• _Prompt_: Give back only the lines in the records below from the one with "Decide which of" to the one with "converse is true.%", both inclusive, word for word.

Source texts of formatted documents:
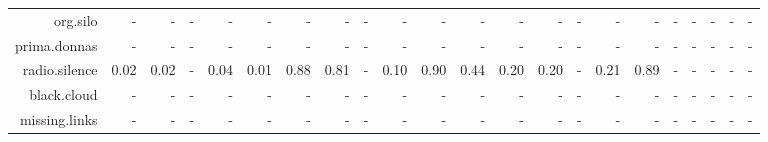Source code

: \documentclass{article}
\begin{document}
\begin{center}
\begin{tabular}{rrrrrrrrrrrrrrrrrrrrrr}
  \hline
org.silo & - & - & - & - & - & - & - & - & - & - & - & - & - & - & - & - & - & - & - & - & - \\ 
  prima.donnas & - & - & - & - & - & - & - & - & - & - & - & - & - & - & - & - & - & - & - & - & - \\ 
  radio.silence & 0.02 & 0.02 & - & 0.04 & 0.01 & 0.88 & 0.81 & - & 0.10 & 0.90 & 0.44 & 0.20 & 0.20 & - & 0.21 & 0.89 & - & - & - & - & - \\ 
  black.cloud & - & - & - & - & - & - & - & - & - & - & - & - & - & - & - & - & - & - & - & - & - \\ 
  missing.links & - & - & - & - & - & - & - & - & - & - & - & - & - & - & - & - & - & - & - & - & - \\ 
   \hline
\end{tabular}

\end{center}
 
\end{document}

---

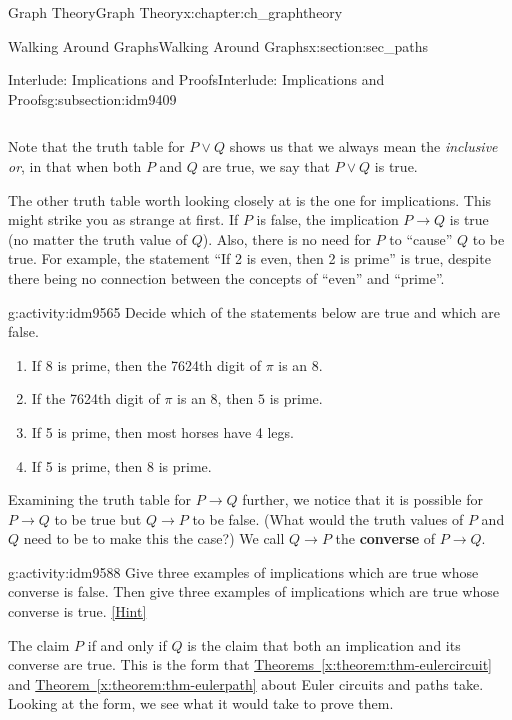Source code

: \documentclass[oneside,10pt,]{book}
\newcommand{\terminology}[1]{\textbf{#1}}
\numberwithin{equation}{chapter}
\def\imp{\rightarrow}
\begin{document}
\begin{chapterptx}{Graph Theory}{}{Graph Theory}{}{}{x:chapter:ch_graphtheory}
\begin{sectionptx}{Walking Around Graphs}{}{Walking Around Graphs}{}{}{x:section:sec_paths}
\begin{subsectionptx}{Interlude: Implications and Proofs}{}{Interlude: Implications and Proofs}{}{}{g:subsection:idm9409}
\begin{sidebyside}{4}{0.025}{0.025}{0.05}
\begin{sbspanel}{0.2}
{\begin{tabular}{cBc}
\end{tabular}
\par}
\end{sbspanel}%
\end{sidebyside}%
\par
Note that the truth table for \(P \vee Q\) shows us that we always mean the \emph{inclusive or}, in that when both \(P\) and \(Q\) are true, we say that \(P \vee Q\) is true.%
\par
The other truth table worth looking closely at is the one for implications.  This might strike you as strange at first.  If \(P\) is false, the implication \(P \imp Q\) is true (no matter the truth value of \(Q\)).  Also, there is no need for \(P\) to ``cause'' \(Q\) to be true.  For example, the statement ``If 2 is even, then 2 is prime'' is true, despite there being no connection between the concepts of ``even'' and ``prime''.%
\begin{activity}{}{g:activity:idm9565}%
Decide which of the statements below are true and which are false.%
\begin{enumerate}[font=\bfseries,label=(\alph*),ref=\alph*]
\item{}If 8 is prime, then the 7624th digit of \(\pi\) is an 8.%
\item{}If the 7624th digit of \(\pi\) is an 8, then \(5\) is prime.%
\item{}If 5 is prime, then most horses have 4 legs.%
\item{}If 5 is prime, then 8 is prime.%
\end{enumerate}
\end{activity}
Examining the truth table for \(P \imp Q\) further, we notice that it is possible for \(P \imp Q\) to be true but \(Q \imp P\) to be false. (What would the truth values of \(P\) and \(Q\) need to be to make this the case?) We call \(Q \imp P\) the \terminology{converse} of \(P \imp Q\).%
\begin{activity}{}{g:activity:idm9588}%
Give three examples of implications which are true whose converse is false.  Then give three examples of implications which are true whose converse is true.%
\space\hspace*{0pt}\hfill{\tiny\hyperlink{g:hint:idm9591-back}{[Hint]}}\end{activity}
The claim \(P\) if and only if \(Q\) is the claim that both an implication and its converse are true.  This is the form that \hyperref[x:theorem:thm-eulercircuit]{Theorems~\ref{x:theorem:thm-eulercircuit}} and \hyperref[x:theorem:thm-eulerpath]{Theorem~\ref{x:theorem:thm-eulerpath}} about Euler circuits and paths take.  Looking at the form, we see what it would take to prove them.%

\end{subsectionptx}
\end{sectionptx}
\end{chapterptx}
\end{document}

* * *

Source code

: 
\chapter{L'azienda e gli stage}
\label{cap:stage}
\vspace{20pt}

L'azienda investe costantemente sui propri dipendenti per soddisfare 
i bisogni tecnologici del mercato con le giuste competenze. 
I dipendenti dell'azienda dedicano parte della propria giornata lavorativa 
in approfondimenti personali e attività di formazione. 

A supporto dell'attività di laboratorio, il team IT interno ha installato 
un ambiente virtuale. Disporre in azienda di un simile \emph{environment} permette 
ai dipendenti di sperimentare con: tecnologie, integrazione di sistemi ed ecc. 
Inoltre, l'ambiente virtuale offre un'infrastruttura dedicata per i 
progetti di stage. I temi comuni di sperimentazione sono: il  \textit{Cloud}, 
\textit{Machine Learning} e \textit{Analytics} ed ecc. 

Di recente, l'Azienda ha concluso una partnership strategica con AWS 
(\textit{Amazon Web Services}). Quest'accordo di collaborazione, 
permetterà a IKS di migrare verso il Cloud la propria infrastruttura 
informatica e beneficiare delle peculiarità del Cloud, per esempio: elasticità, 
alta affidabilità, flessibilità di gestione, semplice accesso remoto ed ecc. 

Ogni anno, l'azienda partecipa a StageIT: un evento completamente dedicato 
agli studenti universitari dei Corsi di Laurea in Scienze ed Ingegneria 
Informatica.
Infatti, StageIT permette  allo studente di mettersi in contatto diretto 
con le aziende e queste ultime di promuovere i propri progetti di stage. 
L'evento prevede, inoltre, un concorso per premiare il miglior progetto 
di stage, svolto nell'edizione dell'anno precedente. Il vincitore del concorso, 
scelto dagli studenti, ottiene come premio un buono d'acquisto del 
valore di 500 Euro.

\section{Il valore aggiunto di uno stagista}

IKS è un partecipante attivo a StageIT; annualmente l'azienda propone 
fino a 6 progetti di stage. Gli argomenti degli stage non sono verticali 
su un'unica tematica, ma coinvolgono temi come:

• _Answer space_:
Decide which of the statements below are true and which are false.%
\begin{enumerate}[font=\bfseries,label=(\alph*),ref=\alph*]
\item{}If 8 is prime, then the 7624th digit of \(\pi\) is an 8.%
\item{}If the 7624th digit of \(\pi\) is an 8, then \(5\) is prime.%
\item{}If 5 is prime, then most horses have 4 legs.%
\item{}If 5 is prime, then 8 is prime.%
\end{enumerate}
\end{activity}
Examining the truth table for \(P \imp Q\) further, we notice that it is possible for \(P \imp Q\) to be true but \(Q \imp P\) to be false. (What would the truth values of \(P\) and \(Q\) need to be to make this the case?) We call \(Q \imp P\) the \terminology{converse} of \(P \imp Q\).%
\begin{activity}{}{g:activity:idm9588}%
Give three examples of implications which are true whose converse is false.  Then give three examples of implications which are true whose converse is true.%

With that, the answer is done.